Page excerpt
Longman Dictionary of Contemporary English homepage

Date: 1400-1500
Language: Medieval Latin
Origin: gestura, from Latin gestus 'action, gesture', from gerere 'to bear'

gesture

1 noun
     
ges‧ture1 W3
1 [uncountable and countable] a movement of part of your body, especially your hands or head, to show what you mean or how you feel
in a ... gesture (of something)
Jim raised his hands in a despairing gesture.
Luke made an obscene gesture with his finger.
gesture of
She shook her head with a gesture of impatience.
2 [countable] something that you say or do, often something small, to show how you feel about someone or somethingCOLLOCATIONS COLLOCATIONS
nice gesture symbolic gesture (=something you do to show people how you feel) grand gesture (=something you do to make people notice you) gesture of goodwill/friendship gesture of solidarity/support gesture of defiance make a gesture (towards somebody/something) (=do something to show that you have some respect for someone or something)
They decided it would be a nice gesture to send her a card.
Tearing up the price list was simply a symbolic gesture.
gesture of
As a gesture of goodwill, we have decided to waive the charges on this occasion.
gesture towards
The Queen has now made a gesture towards public opinion.

(Body or hand keypoint data)
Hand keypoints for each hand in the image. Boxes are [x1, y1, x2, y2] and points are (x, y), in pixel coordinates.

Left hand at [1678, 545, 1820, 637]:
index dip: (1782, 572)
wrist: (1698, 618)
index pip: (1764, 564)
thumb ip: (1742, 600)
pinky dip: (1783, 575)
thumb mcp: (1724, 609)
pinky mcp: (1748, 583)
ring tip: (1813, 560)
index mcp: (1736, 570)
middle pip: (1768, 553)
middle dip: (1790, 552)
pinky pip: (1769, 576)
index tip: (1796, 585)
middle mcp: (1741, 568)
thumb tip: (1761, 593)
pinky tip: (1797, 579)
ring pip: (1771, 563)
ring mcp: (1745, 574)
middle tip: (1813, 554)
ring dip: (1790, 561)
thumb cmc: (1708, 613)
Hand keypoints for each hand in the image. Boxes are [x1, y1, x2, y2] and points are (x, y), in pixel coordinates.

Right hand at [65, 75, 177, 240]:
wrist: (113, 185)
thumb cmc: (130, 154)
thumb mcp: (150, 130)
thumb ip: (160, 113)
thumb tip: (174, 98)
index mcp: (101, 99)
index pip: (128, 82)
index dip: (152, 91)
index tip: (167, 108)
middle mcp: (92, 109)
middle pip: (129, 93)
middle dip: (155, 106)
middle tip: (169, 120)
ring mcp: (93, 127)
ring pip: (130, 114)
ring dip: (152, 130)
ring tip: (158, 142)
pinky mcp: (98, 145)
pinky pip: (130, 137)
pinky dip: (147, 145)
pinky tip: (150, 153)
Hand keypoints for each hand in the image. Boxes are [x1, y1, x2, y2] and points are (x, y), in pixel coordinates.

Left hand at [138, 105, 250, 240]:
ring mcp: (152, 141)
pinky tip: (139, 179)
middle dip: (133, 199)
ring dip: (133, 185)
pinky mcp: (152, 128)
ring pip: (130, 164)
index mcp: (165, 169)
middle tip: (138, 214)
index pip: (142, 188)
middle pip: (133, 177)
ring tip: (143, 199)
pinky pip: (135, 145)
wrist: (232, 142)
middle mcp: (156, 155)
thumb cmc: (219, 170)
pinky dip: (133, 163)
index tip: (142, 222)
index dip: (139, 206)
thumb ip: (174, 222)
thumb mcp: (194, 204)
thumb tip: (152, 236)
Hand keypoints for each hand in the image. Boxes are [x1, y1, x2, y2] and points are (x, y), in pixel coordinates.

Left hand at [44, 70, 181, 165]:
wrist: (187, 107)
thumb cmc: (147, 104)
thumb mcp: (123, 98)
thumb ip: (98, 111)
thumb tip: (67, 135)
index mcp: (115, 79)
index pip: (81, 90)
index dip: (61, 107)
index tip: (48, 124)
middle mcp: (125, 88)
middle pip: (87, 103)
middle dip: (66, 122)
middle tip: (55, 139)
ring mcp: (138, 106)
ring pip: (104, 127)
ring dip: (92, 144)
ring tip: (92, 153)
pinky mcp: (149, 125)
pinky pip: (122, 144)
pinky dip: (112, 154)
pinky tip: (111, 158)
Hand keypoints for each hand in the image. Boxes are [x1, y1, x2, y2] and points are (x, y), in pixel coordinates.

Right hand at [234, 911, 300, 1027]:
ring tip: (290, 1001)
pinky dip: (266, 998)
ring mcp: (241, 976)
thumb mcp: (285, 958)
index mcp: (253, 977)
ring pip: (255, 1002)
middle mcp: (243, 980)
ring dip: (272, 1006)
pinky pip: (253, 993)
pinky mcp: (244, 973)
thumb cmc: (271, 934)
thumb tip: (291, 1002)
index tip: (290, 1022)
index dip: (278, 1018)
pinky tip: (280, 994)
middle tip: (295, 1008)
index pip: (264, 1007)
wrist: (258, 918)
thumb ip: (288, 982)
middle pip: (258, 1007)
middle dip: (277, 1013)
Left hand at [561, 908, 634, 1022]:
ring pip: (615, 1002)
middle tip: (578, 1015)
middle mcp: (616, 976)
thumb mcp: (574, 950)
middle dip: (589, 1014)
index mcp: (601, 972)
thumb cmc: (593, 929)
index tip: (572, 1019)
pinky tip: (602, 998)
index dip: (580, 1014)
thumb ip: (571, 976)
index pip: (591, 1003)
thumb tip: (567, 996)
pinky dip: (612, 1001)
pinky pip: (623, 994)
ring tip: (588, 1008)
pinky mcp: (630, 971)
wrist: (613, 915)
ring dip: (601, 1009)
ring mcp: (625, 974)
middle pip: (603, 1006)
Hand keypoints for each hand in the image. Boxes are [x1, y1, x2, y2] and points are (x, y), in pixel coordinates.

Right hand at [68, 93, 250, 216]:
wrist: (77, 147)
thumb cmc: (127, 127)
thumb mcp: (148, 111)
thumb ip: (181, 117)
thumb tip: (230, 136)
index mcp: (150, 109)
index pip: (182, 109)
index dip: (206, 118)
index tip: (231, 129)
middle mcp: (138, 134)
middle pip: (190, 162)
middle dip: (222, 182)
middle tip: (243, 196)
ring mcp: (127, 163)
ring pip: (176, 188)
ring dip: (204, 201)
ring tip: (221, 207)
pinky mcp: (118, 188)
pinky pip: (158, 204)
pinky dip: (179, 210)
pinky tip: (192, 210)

Work order A
In the dictionary entry for "gesture," why does the example sentence about charges say they will be waived on this occasion?
Work order B
According to the dictionary entry, which Latin verb does "gesture" ultimately come from, and what does that verb mean?
The items have no role here.

Answer space A
The charges are being waived as a gesture of goodwill.

Answer space B
It comes from the Latin verb "gerere," meaning "to bear."